Stated goal:
Return every line of the following data unchanged, in the same order.

-- start Data provided --

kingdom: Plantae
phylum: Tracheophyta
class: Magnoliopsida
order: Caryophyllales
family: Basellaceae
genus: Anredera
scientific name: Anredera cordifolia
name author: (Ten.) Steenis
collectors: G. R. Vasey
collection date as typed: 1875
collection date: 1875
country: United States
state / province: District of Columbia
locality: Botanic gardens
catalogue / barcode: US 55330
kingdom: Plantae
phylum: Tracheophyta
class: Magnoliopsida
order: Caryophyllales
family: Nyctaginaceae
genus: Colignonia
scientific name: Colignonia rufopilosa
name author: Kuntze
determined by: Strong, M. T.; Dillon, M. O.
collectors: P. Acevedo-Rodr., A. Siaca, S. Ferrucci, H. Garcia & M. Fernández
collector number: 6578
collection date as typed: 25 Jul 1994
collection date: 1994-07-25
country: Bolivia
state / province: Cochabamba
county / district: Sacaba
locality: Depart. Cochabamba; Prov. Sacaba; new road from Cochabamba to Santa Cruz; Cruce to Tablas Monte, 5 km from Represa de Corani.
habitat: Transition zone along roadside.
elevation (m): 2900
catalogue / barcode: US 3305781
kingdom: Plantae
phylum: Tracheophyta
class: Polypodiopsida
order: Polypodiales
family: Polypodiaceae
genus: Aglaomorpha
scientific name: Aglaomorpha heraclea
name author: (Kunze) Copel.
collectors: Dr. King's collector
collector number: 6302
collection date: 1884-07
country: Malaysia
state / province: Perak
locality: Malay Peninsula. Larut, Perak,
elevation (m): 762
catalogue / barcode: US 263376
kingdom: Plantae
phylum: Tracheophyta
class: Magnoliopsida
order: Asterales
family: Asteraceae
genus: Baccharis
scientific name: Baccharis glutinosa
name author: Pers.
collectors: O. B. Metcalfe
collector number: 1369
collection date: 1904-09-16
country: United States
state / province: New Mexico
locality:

-- end Data provided --

Right answer:
kingdom: Plantae
phylum: Tracheophyta
class: Magnoliopsida
order: Caryophyllales
family: Basellaceae
genus: Anredera
scientific name: Anredera cordifolia
name author: (Ten.) Steenis
collectors: G. R. Vasey
collection date as typed: 1875
collection date: 1875
country: United States
state / province: District of Columbia
locality: Botanic gardens
catalogue / barcode: US 55330
kingdom: Plantae
phylum: Tracheophyta
class: Magnoliopsida
order: Caryophyllales
family: Nyctaginaceae
genus: Colignonia
scientific name: Colignonia rufopilosa
name author: Kuntze
determined by: Strong, M. T.; Dillon, M. O.
collectors: P. Acevedo-Rodr., A. Siaca, S. Ferrucci, H. Garcia & M. Fernández
collector number: 6578
collection date as typed: 25 Jul 1994
collection date: 1994-07-25
country: Bolivia
state / province: Cochabamba
county / district: Sacaba
locality: Depart. Cochabamba; Prov. Sacaba; new road from Cochabamba to Santa Cruz; Cruce to Tablas Monte, 5 km from Represa de Corani.
habitat: Transition zone along roadside.
elevation (m): 2900
catalogue / barcode: US 3305781
kingdom: Plantae
phylum: Tracheophyta
class: Polypodiopsida
order: Polypodiales
family: Polypodiaceae
genus: Aglaomorpha
scientific name: Aglaomorpha heraclea
name author: (Kunze) Copel.
collectors: Dr. King's collector
collector number: 6302
collection date: 1884-07
country: Malaysia
state / province: Perak
locality: Malay Peninsula. Larut, Perak,
elevation (m): 762
catalogue / barcode: US 263376
kingdom: Plantae
phylum: Tracheophyta
class: Magnoliopsida
order: Asterales
family: Asteraceae
genus: Baccharis
scientific name: Baccharis glutinosa
name author: Pers.
collectors: O. B. Metcalfe
collector number: 1369
collection date: 1904-09-16
country: United States
state / province: New Mexico
locality:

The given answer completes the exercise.